Khmer Surin
No 9, Street 57
Phnom Penh, Cambodia
023/993-163
Khmer Surin is my Company restaurant in Phnom Penh. Set in a beautifully designed Khmer style wooden house with an extensive water garden, the menu has all the Khmer classics as well as more familar Thai dishes, reasonable prices, and good service. It's a great intro to Khmer food for friends - all the flavor without the possible health code violations, since I don't want to send anybody home with THAT sort of souvenir. I'll even eat at Khmer Surin when people aren't visiting, which is quite the testimony.
I was taking my dear Tulane buddy Bojo out for a pre-Tuol Sleng lunch—and you'll need the calories if you're going there. I'm not going to insert some sort of punchy joke line here because 1. out of line as hell and 2. Seriously, I can't do it. Moving on.
My boyfriend and I love the fried squid here. It's a simple dish, but they do it really well. Light crispy batter, nice tangy dipping sauce, and the squid is tender and doesn't require five minutes of chewing to get through. I like fried food that isn't so violently greasy that I can feel my arteries hardening upon consumption. Well played.
Fish amok is served here in small individual servings, which is a bit annoying if you're the type who orders one fish amok all for yourself (usually me) but is very handy if you're 1. in a group and 2. introducing the wonders of fish amok to another person for the first time. This is what I use Khmer Surin for - first introductions to Khmer food for friends - so this serving style works fine for me. It's also good amok, with plenty of flavor and a very uncomposed, soft texture - I don't like it too thick.
Everyone loves satay. Something about marinated meat on a stick in tandem with spicy peanut sauce turns on the synapes of just about everyone I've ever met. Vegetarian? You can do it with tofu. Satay rocks. And this is good satay. Tender, which is the main thing, since bad satay entails gnawing beef jerky off a wooden stick which is never fun. The peanut sauce is a bit oily, but nothing insurmountable.

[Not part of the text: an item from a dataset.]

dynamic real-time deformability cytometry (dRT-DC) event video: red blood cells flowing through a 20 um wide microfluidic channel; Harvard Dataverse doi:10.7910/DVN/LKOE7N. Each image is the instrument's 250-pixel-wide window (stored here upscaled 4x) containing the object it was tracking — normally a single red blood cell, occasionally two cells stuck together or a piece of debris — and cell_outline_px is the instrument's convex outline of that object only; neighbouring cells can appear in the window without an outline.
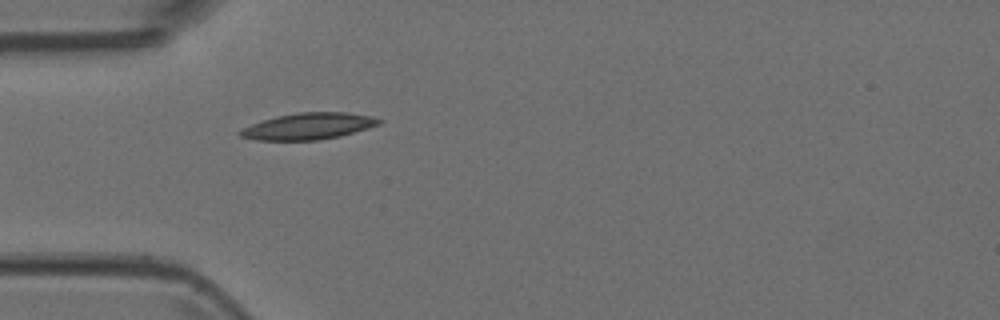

Want to get your friends to eat water lily? Order the water lily with chicken and peanut sauce, evocatively called "Swimming Rama" on Khmer Surin's menu. Combine two universally loved food products (except for those with peanut allergies, poor bastards) with one certified Weird Thing and you've got a handy loophole. Also, water lily, despite the fact that it is grown in large sludgy ponds by people who live in floating villages (most of the time) is actually delicious, nutritious, and close enough to spinach for most people's needs.
Khmer Surin also makes a fantastic Thai-style stuffed omelette. It's a thin omelette stuffed with diced pork, green pepper, onion, and a slightly sweet ketchup-chili sauce, and it is absolutely fantastic. The Pad Thai is missable - the noodles are too thin and not enough flavor - but don't pass up that omelette.

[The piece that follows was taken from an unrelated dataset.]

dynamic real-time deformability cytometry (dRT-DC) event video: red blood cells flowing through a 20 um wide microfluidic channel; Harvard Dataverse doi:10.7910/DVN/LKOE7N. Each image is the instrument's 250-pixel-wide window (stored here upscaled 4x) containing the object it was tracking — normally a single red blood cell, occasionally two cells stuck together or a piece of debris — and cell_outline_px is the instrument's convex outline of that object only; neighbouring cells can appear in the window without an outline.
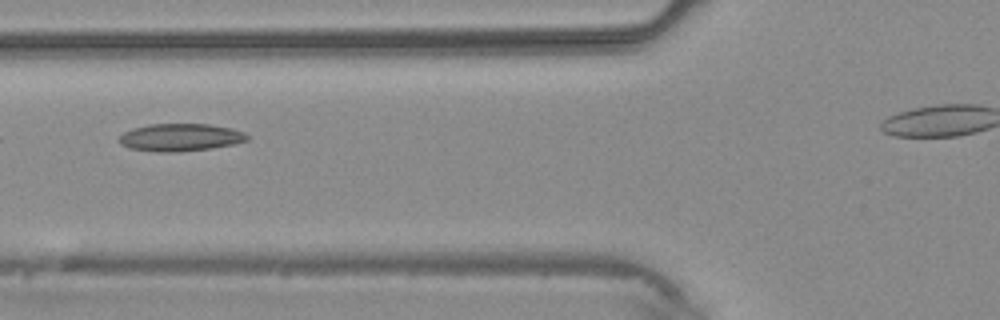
{"species": "common noctule bat (a hibernating species)", "species_latin": "Nyctalus noctula", "temperature_condition": "warm", "stored_images_in_passage": 4, "segment_of_instrument_passage": [1, 2], "camera_frame_rate_fps": 3000, "um_per_image_px": 0.085, "animal": {"sex": "male", "body_mass_g": 20.4}, "frame": {"image": 1, "passage_image": 2, "time_ms": 1.333, "image_size_px": [1000, 320], "cell_outline_px": [[248, 140], [232, 144], [212, 148], [180, 152], [156, 152], [128, 148], [120, 144], [120, 136], [124, 132], [132, 128], [148, 124], [208, 124], [232, 128], [244, 132], [248, 136]], "centroid_in_image_um": [15.31, 11.68], "position_along_channel_um": 110.5, "area_um2": 20.63}}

Khmer Surin is best appreciated at night, when you can dine sitting on silk cushions on a lovely wooden porch while listening to traditional Khmer music. Even if you're a Jaded Expat, it's a nice reminder that you do indeed live in a cool and exotic place. A reminder you sometimes need when much of your average week in said Exotic Asian Wonderland may involve fighting with sketchy mototaxi drivers, killing malevolent insects the size of your goddamn face, and dealing with sudden and brutal downpours. The adventure is still there, you just have to remember it sometimes.